RECORDS FOR PROCESSING:
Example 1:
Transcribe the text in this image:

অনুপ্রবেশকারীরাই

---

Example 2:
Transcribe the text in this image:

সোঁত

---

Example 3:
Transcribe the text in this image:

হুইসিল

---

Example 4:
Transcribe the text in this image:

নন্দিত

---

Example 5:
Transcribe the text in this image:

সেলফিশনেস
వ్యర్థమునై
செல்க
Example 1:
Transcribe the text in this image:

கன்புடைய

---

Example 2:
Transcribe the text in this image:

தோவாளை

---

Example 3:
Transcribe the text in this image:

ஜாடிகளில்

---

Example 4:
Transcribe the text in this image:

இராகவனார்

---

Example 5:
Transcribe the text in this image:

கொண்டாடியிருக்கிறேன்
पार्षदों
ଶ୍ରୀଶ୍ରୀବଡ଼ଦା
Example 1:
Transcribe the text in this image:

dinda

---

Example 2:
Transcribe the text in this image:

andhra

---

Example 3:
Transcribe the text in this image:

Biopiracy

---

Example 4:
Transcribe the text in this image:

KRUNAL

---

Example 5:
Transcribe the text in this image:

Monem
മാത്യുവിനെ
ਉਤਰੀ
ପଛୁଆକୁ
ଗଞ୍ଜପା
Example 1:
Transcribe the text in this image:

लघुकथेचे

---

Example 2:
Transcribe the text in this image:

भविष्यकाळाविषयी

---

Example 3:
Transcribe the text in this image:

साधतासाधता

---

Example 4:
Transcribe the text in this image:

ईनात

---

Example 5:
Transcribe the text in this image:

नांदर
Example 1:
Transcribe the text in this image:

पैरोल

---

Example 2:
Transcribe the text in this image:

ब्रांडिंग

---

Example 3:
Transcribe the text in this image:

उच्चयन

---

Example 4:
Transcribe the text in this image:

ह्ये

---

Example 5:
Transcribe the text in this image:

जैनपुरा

EXERCISE REQUIREMENTS: Can you reproduce all the material exactly?

OUTPUT BELOW:
Example 1:
Transcribe the text in this image:

অনুপ্রবেশকারীরাই

---

Example 2:
Transcribe the text in this image:

সোঁত

---

Example 3:
Transcribe the text in this image:

হুইসিল

---

Example 4:
Transcribe the text in this image:

নন্দিত

---

Example 5:
Transcribe the text in this image:

সেলফিশনেস
వ్యర్థమునై
செல்க
Example 1:
Transcribe the text in this image:

கன்புடைய

---

Example 2:
Transcribe the text in this image:

தோவாளை

---

Example 3:
Transcribe the text in this image:

ஜாடிகளில்

---

Example 4:
Transcribe the text in this image:

இராகவனார்

---

Example 5:
Transcribe the text in this image:

கொண்டாடியிருக்கிறேன்
पार्षदों
ଶ୍ରୀଶ୍ରୀବଡ଼ଦା
Example 1:
Transcribe the text in this image:

dinda

---

Example 2:
Transcribe the text in this image:

andhra

---

Example 3:
Transcribe the text in this image:

Biopiracy

---

Example 4:
Transcribe the text in this image:

KRUNAL

---

Example 5:
Transcribe the text in this image:

Monem
മാത്യുവിനെ
ਉਤਰੀ
ପଛୁଆକୁ
ଗଞ୍ଜପା
Example 1:
Transcribe the text in this image:

लघुकथेचे

---

Example 2:
Transcribe the text in this image:

भविष्यकाळाविषयी

---

Example 3:
Transcribe the text in this image:

साधतासाधता

---

Example 4:
Transcribe the text in this image:

ईनात

---

Example 5:
Transcribe the text in this image:

नांदर
Example 1:
Transcribe the text in this image:

पैरोल

---

Example 2:
Transcribe the text in this image:

ब्रांडिंग

---

Example 3:
Transcribe the text in this image:

उच्चयन

---

Example 4:
Transcribe the text in this image:

ह्ये

---

Example 5:
Transcribe the text in this image:

जैनपुरा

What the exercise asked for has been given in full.